Lately I’ve been thinking about steak tartare.
It supposedly gets its name from the Tartars (Mongols) who tenderized meat by keeping it under their saddles, and then eating it raw. This is almost certainly apocryphal, but here is Ghengis Khan – the world’s best known Mongol.
A friend of mine, American, worldly, a very good French speaker, used to tell the story of her first time in Paris when she went into a somewhat fancy restaurant and saw steak tartare on the menu. So she ordered it and asked for it well done. French hilarity ensued.
I don’t disbelieve her but according to Alan Davidson inThe Oxford Companion to Food, the French term for steak tartare is steak à l'Americaine, which spoils the story, and I’d no more argue with Alan Davidson than with Ghengis Khan.
Anyway I’d been thinking a lot about steak tartare.

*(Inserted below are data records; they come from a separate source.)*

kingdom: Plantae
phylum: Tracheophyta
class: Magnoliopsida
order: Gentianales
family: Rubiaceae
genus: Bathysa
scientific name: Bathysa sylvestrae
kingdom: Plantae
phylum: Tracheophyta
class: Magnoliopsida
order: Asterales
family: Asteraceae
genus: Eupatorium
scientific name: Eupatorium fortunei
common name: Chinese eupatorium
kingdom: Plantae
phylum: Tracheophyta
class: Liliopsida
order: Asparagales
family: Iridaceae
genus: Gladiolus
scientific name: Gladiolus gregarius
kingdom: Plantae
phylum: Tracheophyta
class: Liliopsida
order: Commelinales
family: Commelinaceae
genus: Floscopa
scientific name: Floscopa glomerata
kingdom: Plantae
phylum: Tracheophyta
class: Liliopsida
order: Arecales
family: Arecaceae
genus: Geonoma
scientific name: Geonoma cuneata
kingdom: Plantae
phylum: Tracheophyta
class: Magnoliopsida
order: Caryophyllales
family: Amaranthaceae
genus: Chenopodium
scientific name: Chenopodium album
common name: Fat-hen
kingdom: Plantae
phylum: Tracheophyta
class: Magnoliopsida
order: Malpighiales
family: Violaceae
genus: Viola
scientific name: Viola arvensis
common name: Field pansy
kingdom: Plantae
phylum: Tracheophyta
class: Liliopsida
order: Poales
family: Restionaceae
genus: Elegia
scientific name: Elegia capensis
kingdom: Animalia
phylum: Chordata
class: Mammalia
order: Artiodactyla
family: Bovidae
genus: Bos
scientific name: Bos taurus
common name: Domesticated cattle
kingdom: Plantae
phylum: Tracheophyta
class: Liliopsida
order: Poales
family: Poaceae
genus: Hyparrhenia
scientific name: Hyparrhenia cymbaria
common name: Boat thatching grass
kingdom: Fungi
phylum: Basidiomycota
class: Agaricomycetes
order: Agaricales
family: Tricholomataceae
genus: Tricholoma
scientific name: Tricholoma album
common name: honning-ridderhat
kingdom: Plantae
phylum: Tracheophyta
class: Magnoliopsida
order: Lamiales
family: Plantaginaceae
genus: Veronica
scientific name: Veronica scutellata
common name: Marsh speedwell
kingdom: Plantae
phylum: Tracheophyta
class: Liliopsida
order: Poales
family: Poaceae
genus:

I wasn’t craving it exactly, but I was feeling I’d like to have one if the opportunity presented itself, and it did a couple of weekends ago when I found it on the menu of the Bear in Rodborough, Gloucestershire. Naturally I ordered it. It looked like this:
It wasn’t a standard issue tartare, and actually you know I’m not sure there is an absolutely standard recipe. Everybody seems to have their own version. Beef, gherkins, lemon juice, capers, onion, Dijon mustard, Worcester sauce, and a raw egg are pretty much always involved, but some include horseradish and Nigel Slater even favours anchovies but then he’s a maverick. The menu description at the Bear read ‘Native dry-aged beef tartare, shaved black truffle, Tunworth soft cheese, sorrel oil, beef dripping toast.’ There was no mention of raw egg for example, for which I was on balance grateful. I mean I’ll eat it if it’s there, but if it’s not there I don’t feel deprived. It came looking like this (it tasted better than it looked):
|Photo by Luna Woodyear-Smith|
Under the garnish, there was a reddish goo, which I suppose must have contained the cheese since I couldn’t detect it in the beef. Could there have been ketchup in there too? And possibly an egg yolk? As for sorrel oil I never knew there was such a thing but I suppose it would be tart and zingy and much like oil and lemon juice, which was fine by me. The whole thing was pretty good, though I could have done with a bit less salt.
When I got home, having the bit between my teeth, as it were, I decided, a few days later, to make my own steak tartare. Perhaps surprisingly even to me I’d never done this before. I mean it ain’t rocket science.
Being pathologically incapable of following a detailed recipe I consulted multiple sources; the likes of Nigella, Gordon and Martha: the usual suspects. My perfectly ordinary version was much as described above steak, gherkins, lemon juice, capers, onion, Dijon mustard, Worcester sauce, salt and pepper. No egg.
|Photo by Luna Woodyear-Smith|
The result was pretty damn good if I say so myself. In retrospect I think I could have added a bit more of each of those seasonings, but I didn’t want to go too crazy on my first time. The Platonic ideal of the steak tartare remains elusive but time is on my side.